I have a lot of examples of mom letting me learn my own way with gentle guidance. Even when she disagreed with someone, she never looked down on them or talked about them. She was truly one to let people live their own life. And yet she was accosted so many times by others. Neighbors, thankfully only a few, people in the community (mom had surgery on her feet and was in two walking casts while dad was healing and people that were family/friends of the other men involved in dad's accident would run into her feet with shopping carts at the grocery store), and even family. I'm not going to name names or go into details here, but I was lucky enough to comfort mom once in a while as she dealt with the pain from actions or words of family members.

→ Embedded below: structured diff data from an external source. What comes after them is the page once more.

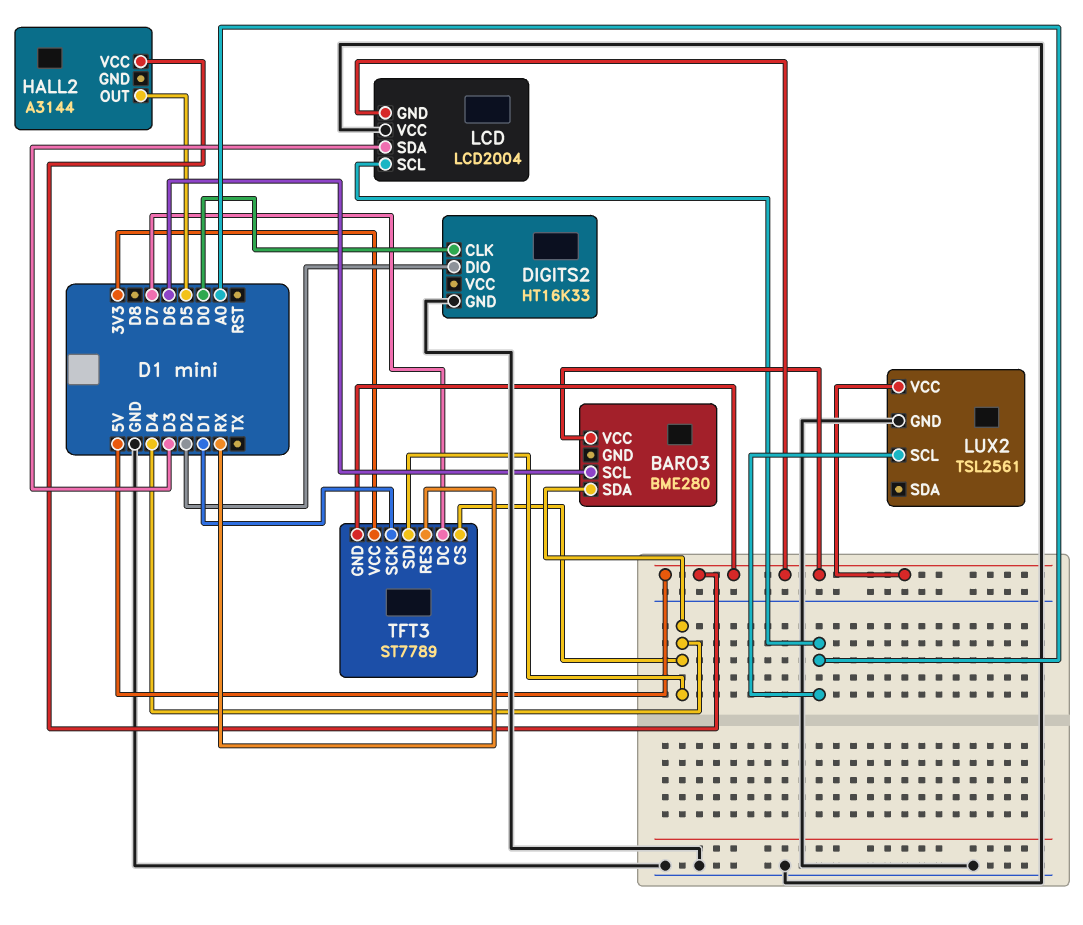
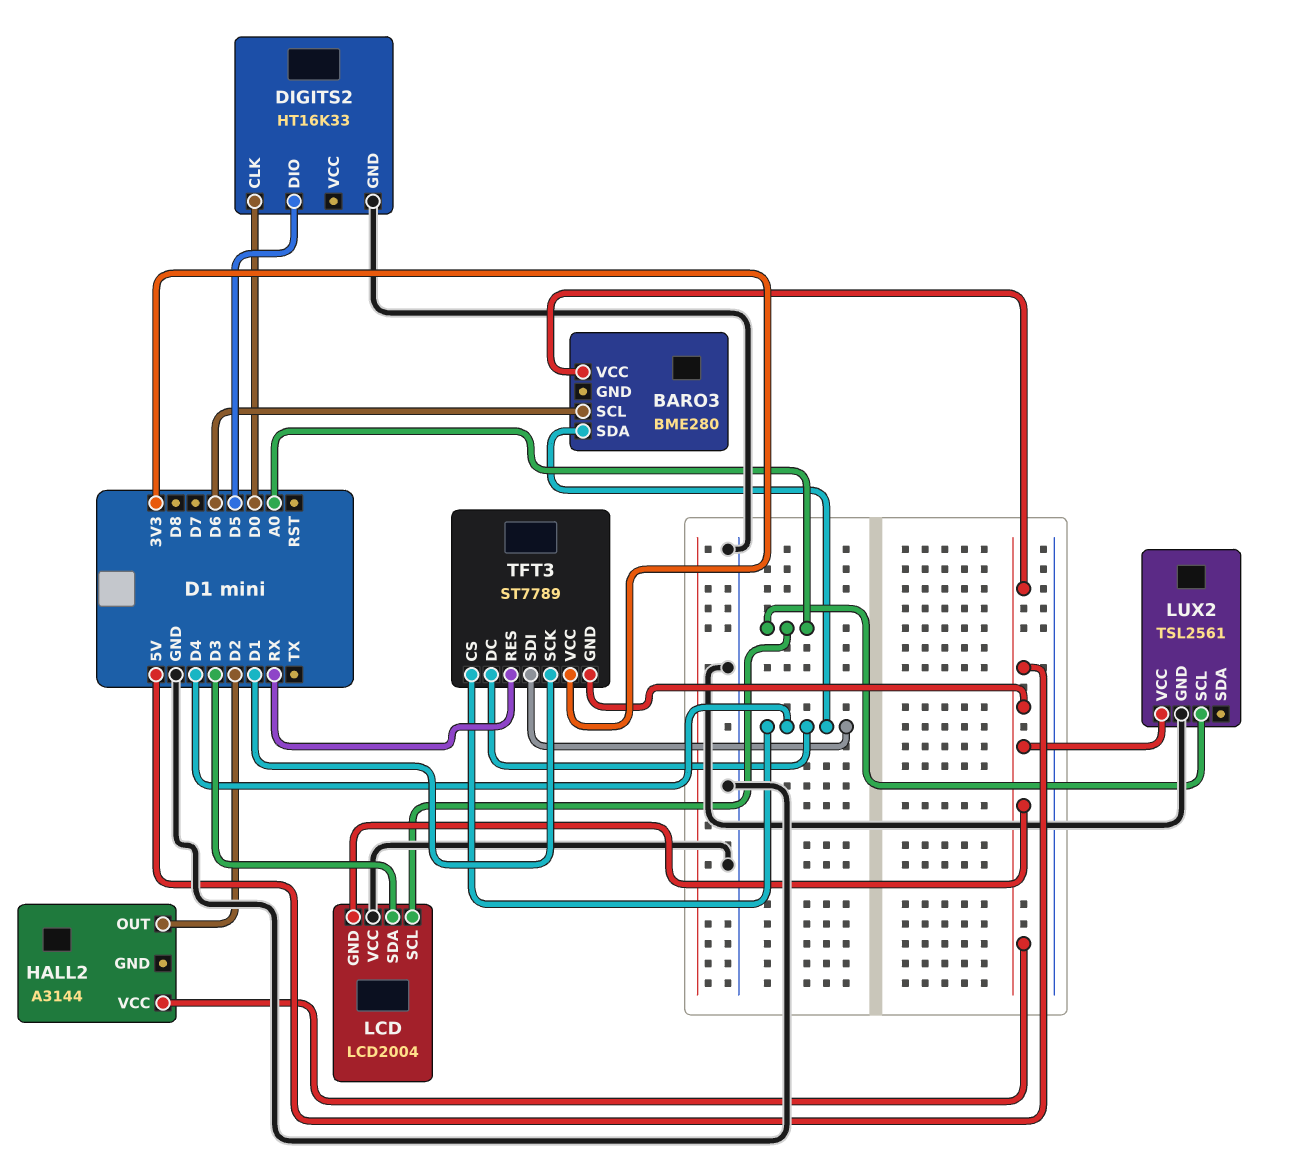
DIGITS2 pin DIO: D2 -> D5
HALL2 pin OUT: D5 -> D2
TFT3 pin DC: D7 -> D4

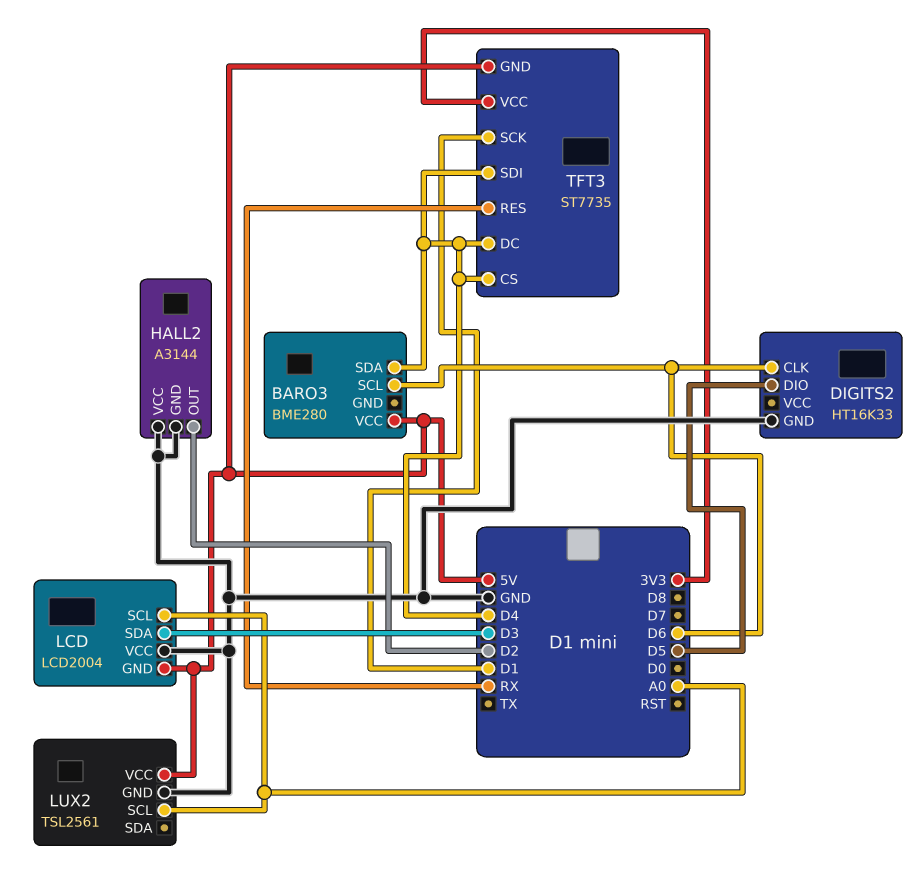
DIGITS2 pin CLK: D0 -> D6
HALL2 pin GND: none -> GND
HALL2 pin VCC: 5V -> GND
TFT3: ST7789 -> ST7735

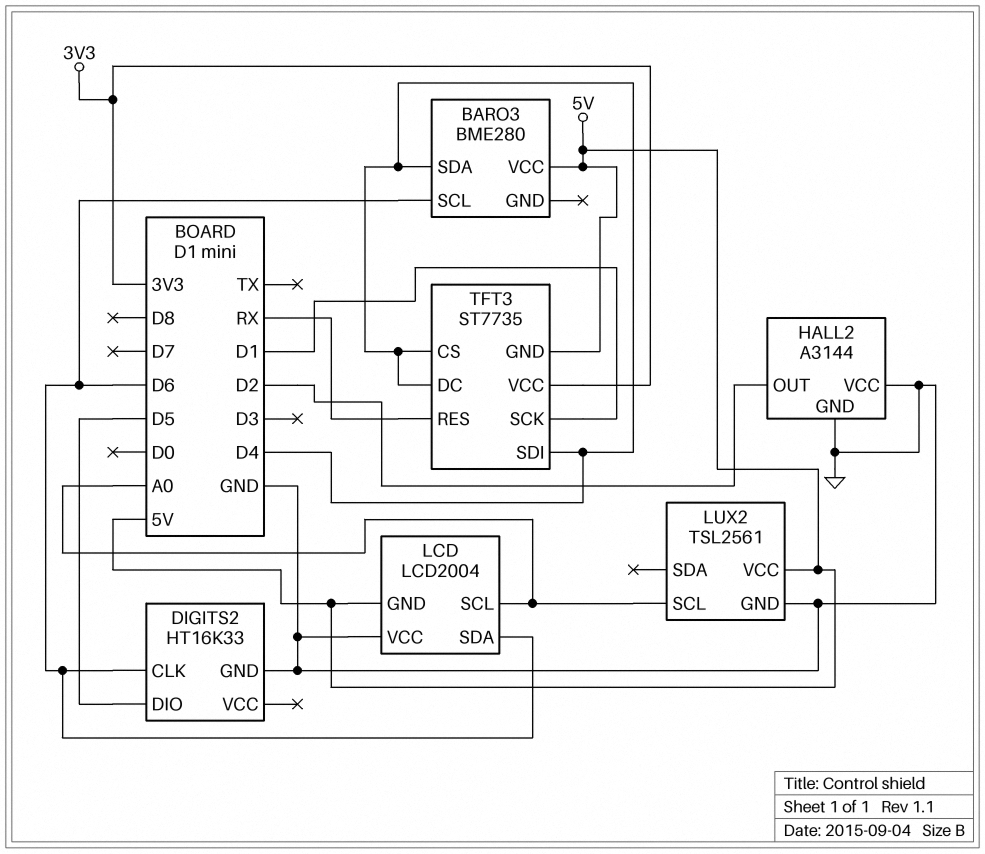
LCD pin SDA: D3 -> D6

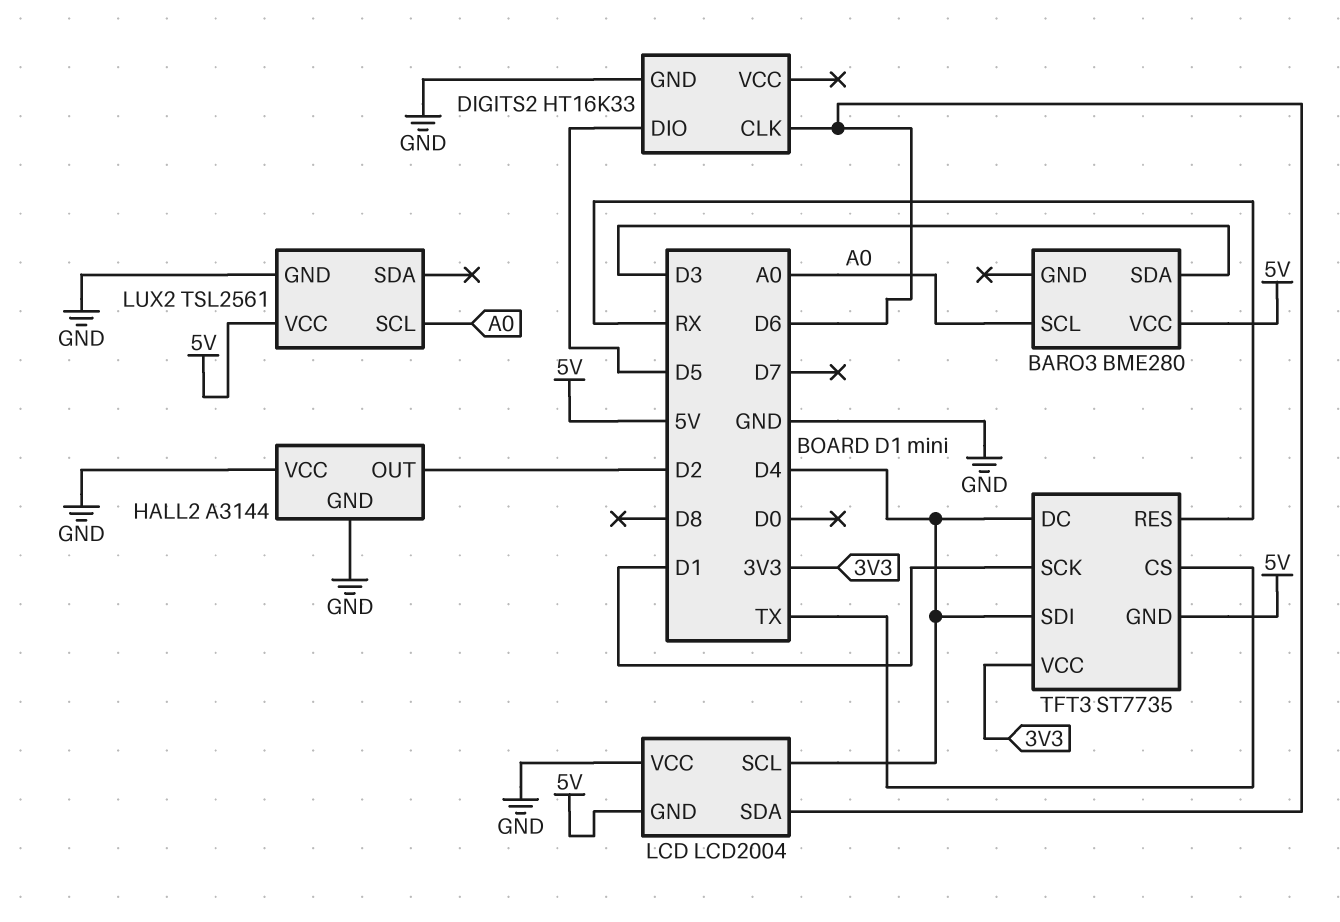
BARO3 pin SCL: D6 -> A0
BARO3 pin SDA: D4 -> D3
LCD pin SCL: A0 -> D4
TFT3 pin CS: D4 -> TX

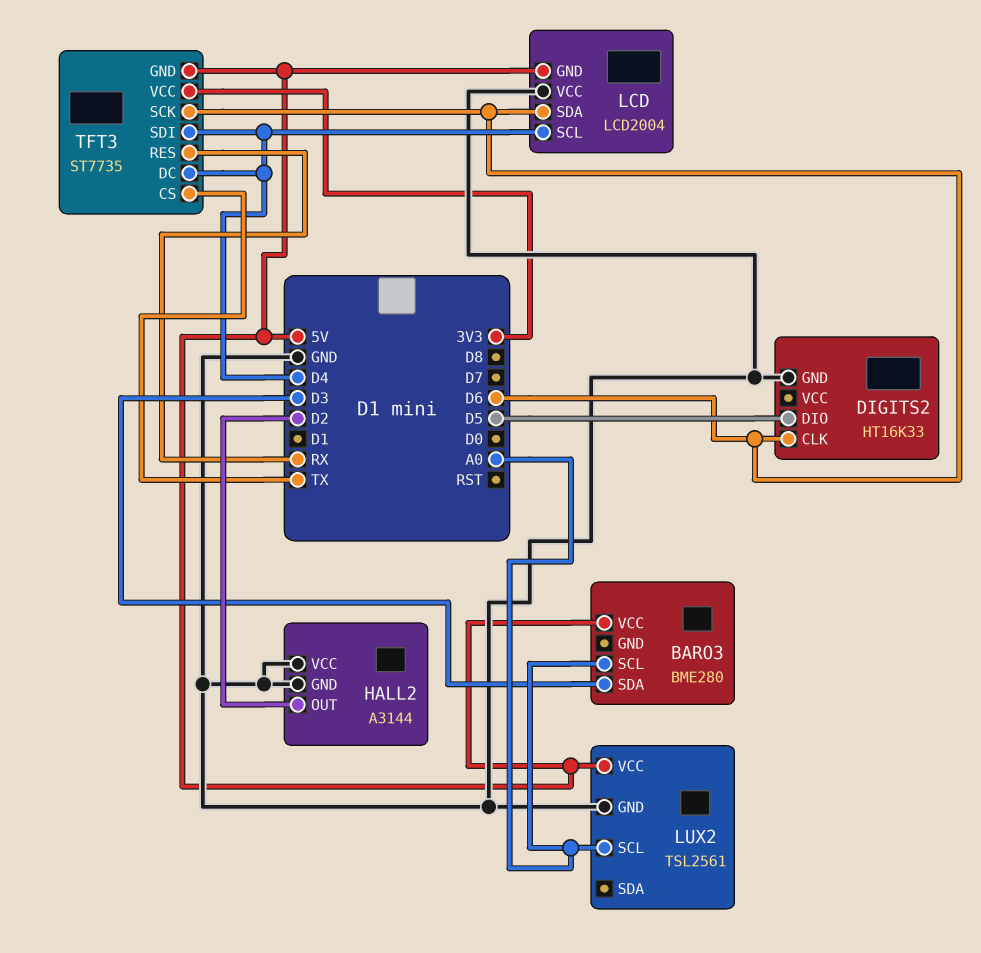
TFT3 pin SCK: D1 -> D6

And mom never sad a hurtful or unkind word about any of them. She would quietly rise above that. And she taught me to not judge.
Lately, this last lesson has been on my mind. A lot. For whatever reason I have recently been exposed to comments from people that have touched some nerve inside me. Some from friends, some from family and, thankfully, mostly from "others" such as Facebook or Twitter posts or the media. Quite often, these comments were made solely to hurt someone or to cast them in a light less than bright. Most of the time the comments were made because someone had an audience and could say whatever they wanted without thinking of anybody else. Some of the comments were made from beliefs and lessons learned. Some of the comments were made out of pain. When you speak out in pain, sadly, so many times your intention is to hurt someone else. You hurt and you want to make someone else hurt. They might be dead or just not have a clue that you were speaking of/to them. But you have no problem venting your spleen to alleviate your own pain.
I'm pretty outspoken and I encourage others to be so as well. As long as the conversation isn't just saying things to be mean or argumentative, as long as their is respect and a sharing of ideas, a discussion in the true sense, I'm okay with that. When comments are made just to hurt or insult, your argument is invalid and it is no longer a discussion.
Next, I'd like to ask a question of you, the reader. Have you ever made a decision that you know was wrong? Something major, life-changing. Have you done something that made you totally miserable and unhappy? How did you resolve that? What did you do to fix it? What if what you did to fix it hurt someone else?
Have you ever sacrificed your own happiness, your own contentment, in an effort to not offend someone regardless of how miserable it would make you? Have you ever witnessed someone else in either of these situations? What did you say to them? How did you tell them to resolve the issue?
How did you judge them?
More importantly, why did you judge them?